Pediatric Partnership
Imagine being 10 years old, watching family members and neighbours all around you coping with the same disease, and dreading being diagnosed with it yourself.
“In First Nations communities, Type 2 diabetes is an intergenerational disease,” says Brandy Wicklow [B.Sc.(Med.)/03, MD/03], associate professor of pediatrics and child health in the Max Rady College of Medicine and researcher with the Children’s Hospital Research Institute of Manitoba.
The effects of colonization set the cycle in motion, Wicklow says, and many Anishininew people of the Island Lake area carry a gene variant that puts them at increased risk.
“The kids bear witness to what diabetes does in their communities,” Wicklow says. “They may have a grandmother on dialysis or a parent who’s had an amputation because of complications.
“Our research shows that these kids live with a chronic level of distress. If they’re diagnosed themselves – often around the time of puberty – they experience fear, shame and stigma.”
Wicklow, who was born and raised in Winnipeg, is a pediatric endocrinologist – an expert on hormones in children. She is fiercely committed to caring for underserved kids and teens in northern Manitoba communities.
The UM medicine grad, who joined the faculty in 2010, holds a master’s in epidemiology from the London School of Hygiene and Tropical Medicine.
Much of her research has sought ways to halt the intergenerational cycle that contributes to First Nations children in Manitoba having one of the highest rates of pediatric Type 2 diabetes and early kidney disease worldwide. We asked Wicklow three questions.
What’s involved in the five-year study you’re leading on the developmental origins of pediatric Type 2 diabetes?
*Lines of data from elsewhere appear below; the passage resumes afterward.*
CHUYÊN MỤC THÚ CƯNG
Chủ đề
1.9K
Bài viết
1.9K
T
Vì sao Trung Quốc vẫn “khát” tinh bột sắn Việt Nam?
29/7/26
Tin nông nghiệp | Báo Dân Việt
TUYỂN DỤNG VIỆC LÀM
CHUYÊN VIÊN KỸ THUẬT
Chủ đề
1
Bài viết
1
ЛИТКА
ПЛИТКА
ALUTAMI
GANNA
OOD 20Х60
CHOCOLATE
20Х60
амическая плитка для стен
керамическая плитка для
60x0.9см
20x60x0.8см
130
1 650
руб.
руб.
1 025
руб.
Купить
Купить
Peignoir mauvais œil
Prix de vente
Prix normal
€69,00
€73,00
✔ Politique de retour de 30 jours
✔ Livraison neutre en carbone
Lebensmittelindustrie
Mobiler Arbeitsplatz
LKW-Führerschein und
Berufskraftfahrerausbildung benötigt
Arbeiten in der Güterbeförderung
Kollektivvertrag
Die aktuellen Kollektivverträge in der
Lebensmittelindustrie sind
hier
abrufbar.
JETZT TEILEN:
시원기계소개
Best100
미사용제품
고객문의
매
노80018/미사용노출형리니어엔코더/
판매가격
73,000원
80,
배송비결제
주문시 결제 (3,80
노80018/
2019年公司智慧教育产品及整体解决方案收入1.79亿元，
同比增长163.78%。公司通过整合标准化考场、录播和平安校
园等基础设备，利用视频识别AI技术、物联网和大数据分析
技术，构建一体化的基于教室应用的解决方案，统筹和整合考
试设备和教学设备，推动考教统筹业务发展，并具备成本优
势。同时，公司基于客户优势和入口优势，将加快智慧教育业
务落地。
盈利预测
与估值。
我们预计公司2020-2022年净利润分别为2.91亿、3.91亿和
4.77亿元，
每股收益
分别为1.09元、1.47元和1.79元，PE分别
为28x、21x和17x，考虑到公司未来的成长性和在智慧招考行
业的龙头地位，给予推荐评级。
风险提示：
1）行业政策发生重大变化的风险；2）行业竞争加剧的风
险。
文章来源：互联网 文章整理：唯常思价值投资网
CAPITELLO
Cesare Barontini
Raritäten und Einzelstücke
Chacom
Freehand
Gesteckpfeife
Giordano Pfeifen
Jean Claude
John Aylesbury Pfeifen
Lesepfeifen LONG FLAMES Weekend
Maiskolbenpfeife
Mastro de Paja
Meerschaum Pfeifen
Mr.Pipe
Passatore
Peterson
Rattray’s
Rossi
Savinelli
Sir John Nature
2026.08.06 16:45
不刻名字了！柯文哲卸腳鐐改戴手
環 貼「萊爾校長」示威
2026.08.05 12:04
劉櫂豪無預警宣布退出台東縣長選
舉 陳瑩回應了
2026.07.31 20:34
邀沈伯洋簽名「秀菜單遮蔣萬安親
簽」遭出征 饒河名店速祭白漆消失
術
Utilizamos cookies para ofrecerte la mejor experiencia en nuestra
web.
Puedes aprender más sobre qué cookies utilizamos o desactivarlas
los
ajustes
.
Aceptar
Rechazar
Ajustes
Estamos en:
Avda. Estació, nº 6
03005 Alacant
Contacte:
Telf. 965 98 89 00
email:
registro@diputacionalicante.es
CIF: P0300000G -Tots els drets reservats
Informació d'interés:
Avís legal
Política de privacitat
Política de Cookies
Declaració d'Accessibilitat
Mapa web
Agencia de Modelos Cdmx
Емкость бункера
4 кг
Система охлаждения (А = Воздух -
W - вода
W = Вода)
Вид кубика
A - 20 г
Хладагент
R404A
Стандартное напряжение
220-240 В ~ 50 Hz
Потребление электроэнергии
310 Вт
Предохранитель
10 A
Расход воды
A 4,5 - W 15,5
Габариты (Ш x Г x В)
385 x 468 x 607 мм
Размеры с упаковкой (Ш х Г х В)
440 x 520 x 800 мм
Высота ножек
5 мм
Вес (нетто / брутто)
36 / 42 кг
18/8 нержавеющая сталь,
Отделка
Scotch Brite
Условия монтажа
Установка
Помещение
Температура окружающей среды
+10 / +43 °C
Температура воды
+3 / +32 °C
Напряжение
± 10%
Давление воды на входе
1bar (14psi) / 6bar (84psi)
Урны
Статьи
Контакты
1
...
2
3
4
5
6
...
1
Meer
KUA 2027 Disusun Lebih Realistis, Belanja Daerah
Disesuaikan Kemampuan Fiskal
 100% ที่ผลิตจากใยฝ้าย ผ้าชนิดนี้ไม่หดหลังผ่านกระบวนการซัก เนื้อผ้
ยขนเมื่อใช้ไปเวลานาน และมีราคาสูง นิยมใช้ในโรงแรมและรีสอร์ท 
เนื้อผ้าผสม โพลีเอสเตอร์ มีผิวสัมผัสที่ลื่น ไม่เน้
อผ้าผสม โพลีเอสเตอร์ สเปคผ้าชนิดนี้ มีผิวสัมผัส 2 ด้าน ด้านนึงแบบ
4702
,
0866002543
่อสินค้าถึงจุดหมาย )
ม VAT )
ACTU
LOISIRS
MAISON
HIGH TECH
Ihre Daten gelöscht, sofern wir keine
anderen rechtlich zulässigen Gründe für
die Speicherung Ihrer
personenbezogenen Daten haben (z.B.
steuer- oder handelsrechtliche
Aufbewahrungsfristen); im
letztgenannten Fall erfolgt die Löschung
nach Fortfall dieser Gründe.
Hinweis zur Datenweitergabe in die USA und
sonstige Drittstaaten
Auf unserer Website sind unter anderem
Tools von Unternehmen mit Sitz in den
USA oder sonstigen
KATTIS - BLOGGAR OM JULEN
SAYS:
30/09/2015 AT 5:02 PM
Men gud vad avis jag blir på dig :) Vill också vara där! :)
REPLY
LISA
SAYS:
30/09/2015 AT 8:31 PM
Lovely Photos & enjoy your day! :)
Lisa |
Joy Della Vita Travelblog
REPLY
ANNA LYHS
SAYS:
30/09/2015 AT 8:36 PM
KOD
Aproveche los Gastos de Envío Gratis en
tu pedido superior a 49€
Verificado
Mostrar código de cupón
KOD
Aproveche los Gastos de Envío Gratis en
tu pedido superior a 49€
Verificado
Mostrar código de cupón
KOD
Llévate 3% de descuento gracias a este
The project includes lab scientists who are studying, in animal models, how exposure to the mother’s Type 2 diabetes in the womb affects the kidneys and pancreas of the fetus. Another lab team is looking at the role of epigenetic programming in transmitting risk of the disease.
My role is monitoring the health of nearly 400 kids and teens who belong to the Next Generation research cohort. They were born to mothers and fathers who were diagnosed themselves with Type 2 before they were 18.
We follow the kids from before birth and do regular screening to detect abnormal blood sugars. If we intervene at that point, we can prevent diabetic ketoacidosis, which prevents the need for intravenous insulin therapy and hospitalization. We have prevented that outcome for about 30 per cent of kids in the study.
What’s the goal of your project with another youth cohort, aged 10 to 14, who have been diagnosed with the disease?
It’s a 16-week mental health pilot program using dialectical behavioural therapy, or DBT. The goal is to give them skills to increase their tolerance for distress, decrease negative emotions, and help them do the self-care to stay healthy.
We now have funding to add a traditional knowledge arm to this program. When we talked to Elders, they said, “We have done this DBT for centuries. We have done mindfulness for centuries. This is how we used to live.”
Indigenous people have many traditional practices that promote health. We need to marry some of those teachings with the Western approach.
You travel to northern First Nations communities about five times per year as a physician and twice per year as a researcher. What are your priorities on the research trips?
First and foremost, to give back to community, share our recent findings and discuss how they can be used to improve the kids’ care. On both cohort studies, we have local advisory groups who help us improve the study design and interpret the data in the context of people’s lives.
We have had Indigenous moms as research co-authors. The communities are so engaged. We’re partners in looking for the best ways to identify kids who are most at risk, and modify those risk factors.